Sporting certainly would get their money’s worth. Portugal’s Player Of The Year in both the 2017-18 and 2018-19 seasons, Fernandes essentially was Mr Sporting, an exceptional mix of wonderful passing range, dynamism, finishing power and role model captaincy. During two-and-a-half seasons in Lisbon, he netted 64 goals in all competitions and provided 52 assists. In the 2018-19 season alone, he racked up no fewer than 33 competitive goals, thus making him the most prolific midfield marksman in a major European league.
He also helped Sporting claim a clutch of prizes (two Portuguese League Cups and the domestic cup). But there would be moments of pain and despair too. Club president, Bruno de Carvalho, angered by the team’s failure to qualify for the Champions League and lack of progress in the Europa League, took to aiming verbal volleys at the squad and, in May 2018, the bottom of the barrel was scraped, with irate fans attacking players and trashing the training ground. Fernandes was one of seven players to terminate their own contracts, though he later decided to re-sign. It says much for his professionalism and dedication to the cause that the following season he raised his game to an even higher plane.

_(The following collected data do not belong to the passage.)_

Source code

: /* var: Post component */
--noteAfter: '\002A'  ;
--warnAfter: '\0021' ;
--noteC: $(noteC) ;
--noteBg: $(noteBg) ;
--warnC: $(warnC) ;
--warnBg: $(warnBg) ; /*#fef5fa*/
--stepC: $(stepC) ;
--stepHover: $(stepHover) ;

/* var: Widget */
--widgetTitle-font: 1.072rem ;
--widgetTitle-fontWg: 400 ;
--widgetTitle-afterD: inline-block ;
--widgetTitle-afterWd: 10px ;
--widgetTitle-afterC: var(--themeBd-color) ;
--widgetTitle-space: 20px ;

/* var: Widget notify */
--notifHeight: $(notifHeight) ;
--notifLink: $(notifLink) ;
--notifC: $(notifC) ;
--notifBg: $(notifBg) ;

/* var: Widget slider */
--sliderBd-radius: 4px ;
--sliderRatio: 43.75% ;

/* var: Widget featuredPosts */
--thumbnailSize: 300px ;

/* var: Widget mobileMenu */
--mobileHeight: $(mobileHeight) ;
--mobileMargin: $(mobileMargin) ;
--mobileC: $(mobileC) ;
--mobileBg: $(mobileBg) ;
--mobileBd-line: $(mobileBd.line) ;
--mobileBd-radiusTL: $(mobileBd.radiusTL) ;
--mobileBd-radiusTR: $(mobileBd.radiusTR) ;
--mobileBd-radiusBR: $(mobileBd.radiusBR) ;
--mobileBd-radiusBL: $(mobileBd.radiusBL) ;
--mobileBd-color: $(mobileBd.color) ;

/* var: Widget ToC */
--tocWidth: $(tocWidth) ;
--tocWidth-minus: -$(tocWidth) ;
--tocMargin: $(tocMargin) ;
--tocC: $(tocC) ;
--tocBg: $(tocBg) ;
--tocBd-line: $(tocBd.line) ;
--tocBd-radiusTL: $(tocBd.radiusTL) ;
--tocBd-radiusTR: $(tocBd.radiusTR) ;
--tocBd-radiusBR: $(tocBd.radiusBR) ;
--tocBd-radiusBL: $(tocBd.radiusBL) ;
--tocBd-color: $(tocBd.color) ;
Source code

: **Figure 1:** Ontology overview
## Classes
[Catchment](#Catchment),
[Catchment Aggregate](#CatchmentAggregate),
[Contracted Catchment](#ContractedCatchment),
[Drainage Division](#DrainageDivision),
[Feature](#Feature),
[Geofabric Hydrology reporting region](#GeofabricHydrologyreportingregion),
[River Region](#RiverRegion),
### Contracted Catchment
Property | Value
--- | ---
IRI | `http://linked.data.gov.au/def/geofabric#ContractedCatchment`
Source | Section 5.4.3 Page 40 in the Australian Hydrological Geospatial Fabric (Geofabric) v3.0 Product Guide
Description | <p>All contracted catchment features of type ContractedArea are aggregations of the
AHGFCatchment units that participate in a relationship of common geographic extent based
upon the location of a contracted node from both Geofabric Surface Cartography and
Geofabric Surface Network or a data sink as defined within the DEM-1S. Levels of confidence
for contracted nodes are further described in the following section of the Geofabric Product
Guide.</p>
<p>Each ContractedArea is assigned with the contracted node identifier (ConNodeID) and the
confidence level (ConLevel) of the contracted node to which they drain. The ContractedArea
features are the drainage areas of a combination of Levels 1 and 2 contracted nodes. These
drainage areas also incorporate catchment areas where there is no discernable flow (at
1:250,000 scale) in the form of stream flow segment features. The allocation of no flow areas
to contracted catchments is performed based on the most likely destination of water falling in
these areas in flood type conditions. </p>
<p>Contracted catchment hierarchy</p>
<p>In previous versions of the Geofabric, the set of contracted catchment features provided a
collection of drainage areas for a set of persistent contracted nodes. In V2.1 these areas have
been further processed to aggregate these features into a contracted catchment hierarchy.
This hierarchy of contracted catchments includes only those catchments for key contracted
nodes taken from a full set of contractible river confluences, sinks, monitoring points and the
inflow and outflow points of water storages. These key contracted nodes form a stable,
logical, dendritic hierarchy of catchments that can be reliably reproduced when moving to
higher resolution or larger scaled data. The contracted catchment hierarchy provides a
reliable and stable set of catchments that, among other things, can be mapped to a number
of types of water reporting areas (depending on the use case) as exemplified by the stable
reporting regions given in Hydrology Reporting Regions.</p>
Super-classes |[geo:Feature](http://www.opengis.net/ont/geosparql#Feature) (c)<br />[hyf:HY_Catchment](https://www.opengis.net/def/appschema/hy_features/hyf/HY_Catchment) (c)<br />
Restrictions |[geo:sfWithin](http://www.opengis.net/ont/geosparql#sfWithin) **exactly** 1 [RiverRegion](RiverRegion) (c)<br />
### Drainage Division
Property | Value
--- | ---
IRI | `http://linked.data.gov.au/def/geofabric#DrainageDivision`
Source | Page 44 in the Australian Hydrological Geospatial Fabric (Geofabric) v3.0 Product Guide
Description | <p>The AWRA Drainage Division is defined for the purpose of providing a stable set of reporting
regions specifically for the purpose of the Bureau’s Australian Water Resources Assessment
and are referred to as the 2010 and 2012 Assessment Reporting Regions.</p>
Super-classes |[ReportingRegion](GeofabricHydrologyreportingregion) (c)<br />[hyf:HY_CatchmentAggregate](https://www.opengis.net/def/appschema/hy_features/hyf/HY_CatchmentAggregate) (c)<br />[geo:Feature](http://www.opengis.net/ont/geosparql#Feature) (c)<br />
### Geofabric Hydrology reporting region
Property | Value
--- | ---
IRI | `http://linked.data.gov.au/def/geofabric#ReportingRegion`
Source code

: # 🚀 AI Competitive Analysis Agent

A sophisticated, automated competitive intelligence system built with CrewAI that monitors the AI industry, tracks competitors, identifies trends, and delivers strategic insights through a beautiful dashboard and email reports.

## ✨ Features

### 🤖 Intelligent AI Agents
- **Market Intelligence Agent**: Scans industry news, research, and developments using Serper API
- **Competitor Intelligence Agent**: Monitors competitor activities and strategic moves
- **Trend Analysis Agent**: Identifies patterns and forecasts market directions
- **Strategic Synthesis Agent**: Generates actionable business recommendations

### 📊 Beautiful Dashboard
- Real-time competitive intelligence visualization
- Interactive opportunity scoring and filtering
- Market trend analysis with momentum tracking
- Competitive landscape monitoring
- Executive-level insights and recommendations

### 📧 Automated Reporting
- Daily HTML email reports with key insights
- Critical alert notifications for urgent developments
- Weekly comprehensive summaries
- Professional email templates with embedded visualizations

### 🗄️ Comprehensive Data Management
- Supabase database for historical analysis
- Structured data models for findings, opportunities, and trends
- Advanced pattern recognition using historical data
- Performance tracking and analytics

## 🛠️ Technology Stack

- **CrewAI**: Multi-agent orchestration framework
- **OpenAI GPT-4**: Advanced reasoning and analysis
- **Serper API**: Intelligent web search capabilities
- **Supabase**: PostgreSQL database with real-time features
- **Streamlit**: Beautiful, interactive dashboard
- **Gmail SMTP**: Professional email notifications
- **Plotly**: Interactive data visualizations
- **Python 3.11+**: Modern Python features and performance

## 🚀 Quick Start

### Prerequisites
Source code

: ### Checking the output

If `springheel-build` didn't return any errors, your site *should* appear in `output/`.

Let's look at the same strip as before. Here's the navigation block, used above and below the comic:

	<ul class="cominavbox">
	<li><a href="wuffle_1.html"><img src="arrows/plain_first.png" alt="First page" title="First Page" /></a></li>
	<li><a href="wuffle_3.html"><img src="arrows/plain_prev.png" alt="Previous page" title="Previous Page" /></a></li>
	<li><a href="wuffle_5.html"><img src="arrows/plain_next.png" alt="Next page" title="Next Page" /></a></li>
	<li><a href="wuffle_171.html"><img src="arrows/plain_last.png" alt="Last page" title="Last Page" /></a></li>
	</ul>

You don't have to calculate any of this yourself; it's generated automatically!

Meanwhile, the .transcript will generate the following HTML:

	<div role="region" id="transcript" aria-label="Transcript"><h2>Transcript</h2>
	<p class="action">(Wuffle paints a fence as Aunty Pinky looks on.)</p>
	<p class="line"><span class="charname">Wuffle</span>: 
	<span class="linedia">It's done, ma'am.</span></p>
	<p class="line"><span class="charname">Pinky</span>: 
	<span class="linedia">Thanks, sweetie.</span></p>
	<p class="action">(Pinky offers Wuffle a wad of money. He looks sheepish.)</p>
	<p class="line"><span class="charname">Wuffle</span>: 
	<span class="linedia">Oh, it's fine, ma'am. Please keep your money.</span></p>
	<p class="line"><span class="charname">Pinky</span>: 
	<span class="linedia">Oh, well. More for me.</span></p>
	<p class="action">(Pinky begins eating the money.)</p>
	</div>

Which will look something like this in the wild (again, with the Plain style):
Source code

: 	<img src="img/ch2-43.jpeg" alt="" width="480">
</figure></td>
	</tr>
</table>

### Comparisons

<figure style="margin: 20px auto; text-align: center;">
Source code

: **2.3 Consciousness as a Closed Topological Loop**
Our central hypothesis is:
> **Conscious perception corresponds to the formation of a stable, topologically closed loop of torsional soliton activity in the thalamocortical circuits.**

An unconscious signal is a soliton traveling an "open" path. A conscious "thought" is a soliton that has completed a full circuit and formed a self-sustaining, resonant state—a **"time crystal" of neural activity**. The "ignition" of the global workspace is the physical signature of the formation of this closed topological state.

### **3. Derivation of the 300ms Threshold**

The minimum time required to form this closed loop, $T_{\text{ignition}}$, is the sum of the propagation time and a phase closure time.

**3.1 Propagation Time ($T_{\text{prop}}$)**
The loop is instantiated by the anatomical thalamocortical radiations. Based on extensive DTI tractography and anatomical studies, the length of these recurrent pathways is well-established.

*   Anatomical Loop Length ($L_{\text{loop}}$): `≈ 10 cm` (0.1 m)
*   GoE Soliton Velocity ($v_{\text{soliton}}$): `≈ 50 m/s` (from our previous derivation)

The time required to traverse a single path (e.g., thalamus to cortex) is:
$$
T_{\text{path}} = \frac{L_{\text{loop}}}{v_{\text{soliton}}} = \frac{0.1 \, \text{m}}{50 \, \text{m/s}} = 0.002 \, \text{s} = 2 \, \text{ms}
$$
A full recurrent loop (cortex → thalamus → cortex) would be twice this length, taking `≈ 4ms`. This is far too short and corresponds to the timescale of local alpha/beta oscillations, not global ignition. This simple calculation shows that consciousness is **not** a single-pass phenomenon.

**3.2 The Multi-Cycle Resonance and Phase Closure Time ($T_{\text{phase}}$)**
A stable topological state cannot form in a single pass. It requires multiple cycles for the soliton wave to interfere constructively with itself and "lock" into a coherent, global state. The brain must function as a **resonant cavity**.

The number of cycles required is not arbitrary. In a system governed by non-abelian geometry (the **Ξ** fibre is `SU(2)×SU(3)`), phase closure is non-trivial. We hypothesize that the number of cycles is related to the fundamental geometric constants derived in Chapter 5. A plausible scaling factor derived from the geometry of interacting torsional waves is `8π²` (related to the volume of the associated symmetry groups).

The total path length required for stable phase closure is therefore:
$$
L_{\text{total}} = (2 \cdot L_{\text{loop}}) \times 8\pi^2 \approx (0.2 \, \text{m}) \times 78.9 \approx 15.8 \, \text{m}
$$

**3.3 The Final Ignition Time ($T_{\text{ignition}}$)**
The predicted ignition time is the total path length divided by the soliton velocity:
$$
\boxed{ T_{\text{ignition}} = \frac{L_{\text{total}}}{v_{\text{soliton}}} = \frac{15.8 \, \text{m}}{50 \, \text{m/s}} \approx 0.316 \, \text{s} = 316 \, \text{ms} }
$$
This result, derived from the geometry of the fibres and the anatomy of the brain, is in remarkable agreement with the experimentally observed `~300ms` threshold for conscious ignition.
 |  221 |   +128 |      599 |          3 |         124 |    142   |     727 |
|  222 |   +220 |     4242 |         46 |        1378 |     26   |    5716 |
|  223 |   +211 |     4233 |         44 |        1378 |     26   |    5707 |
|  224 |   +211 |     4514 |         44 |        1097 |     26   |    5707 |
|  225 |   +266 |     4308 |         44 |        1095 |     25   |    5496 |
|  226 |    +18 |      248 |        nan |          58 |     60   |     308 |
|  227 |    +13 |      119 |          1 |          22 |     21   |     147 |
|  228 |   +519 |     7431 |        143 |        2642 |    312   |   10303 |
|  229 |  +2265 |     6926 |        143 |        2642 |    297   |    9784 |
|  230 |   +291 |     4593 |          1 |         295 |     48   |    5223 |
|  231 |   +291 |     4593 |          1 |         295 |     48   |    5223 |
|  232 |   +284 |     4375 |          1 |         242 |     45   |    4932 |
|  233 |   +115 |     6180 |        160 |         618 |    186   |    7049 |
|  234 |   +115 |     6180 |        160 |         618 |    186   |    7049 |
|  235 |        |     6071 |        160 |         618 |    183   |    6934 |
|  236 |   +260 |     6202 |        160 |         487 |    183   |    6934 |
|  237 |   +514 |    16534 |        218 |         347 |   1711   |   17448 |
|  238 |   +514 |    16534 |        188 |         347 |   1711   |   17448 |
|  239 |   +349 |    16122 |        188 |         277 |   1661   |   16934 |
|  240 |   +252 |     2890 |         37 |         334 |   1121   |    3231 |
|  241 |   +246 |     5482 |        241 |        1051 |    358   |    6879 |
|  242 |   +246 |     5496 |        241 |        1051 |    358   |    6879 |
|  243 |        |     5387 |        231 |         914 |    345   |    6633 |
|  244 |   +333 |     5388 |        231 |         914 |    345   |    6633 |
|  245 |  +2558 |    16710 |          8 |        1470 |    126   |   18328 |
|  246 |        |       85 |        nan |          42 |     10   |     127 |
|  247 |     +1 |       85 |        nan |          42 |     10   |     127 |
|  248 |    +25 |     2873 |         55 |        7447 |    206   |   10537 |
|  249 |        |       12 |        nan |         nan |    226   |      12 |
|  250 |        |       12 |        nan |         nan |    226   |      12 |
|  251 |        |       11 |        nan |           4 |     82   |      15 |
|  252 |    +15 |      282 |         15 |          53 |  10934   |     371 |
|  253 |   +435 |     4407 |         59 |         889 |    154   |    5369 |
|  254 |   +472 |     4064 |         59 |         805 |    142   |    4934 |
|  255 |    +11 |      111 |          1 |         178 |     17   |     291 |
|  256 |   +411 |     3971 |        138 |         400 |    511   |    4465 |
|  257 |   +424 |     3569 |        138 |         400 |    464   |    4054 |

He was a boon for Sporting, and Sporting were good for him. While starring in Italy, full international honours remained at a distance, but he immediately earned his call-up papers on returning to the motherland in the summer of 2017, initially deployed as a bench warmer in a number of World Cup 2018 qualifiers, then winning his first cap in a 3-0 friendly win over Saudi Arabia in November 2017. A member of the Portugal squad which competed at the 2018 World Cup finals, he has been an automatic starter for his country for the past year or so, notably contributing to the conquest of the UEFA Nations League title last year.
Cristiano Ronaldo is no longer the only heavyweight in the Portuguese ranks. The slightly-built Fernandes is equally equipped to carry an attacking load.